▸ WORK TO BE COMPLETED: Only the text should come through, so restate the listing exactly and drop its images.

▸ GIVEN DATA:
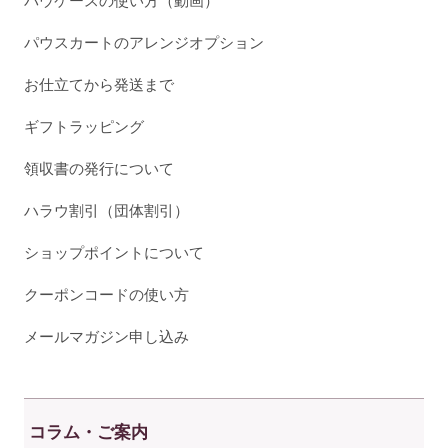
パウケースの使い方（動画）
パウスカートのアレンジオプション
お仕立てから発送まで
ギフトラッピング
領収書の発行について
ハラウ割引（団体割引）
ショップポイントについて
クーポンコードの使い方
メールマガジン申し込み
コラム・ご案内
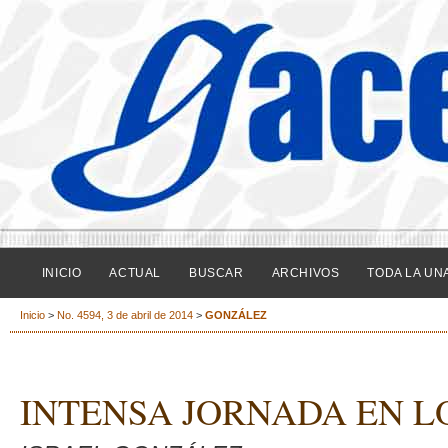
INICIO
ACTUAL
BUSCAR
ARCHIVOS
TODA LA UN
Inicio
>
No. 4594, 3 de abril de 2014
>
GONZÁLEZ
INTENSA JORNADA EN LO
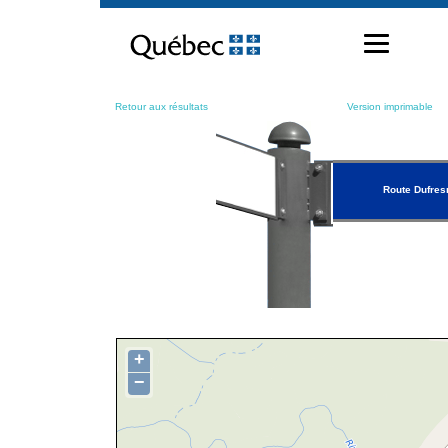
Passer
au
contenu
Retour aux résultats
Version imprimable
Route Dufres
+
−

▸ FINAL ANSWER:
パウケースの使い方（動画）
パウスカートのアレンジオプション
お仕立てから発送まで
ギフトラッピング
領収書の発行について
ハラウ割引（団体割引）
ショップポイントについて
クーポンコードの使い方
メールマガジン申し込み
コラム・ご案内
INICIO
ACTUAL
BUSCAR
ARCHIVOS
TODA LA UN
Inicio
>
No. 4594, 3 de abril de 2014
>
GONZÁLEZ
INTENSA JORNADA EN LO
Passer
au
contenu
Retour aux résultats
Version imprimable
Route Dufres
+
−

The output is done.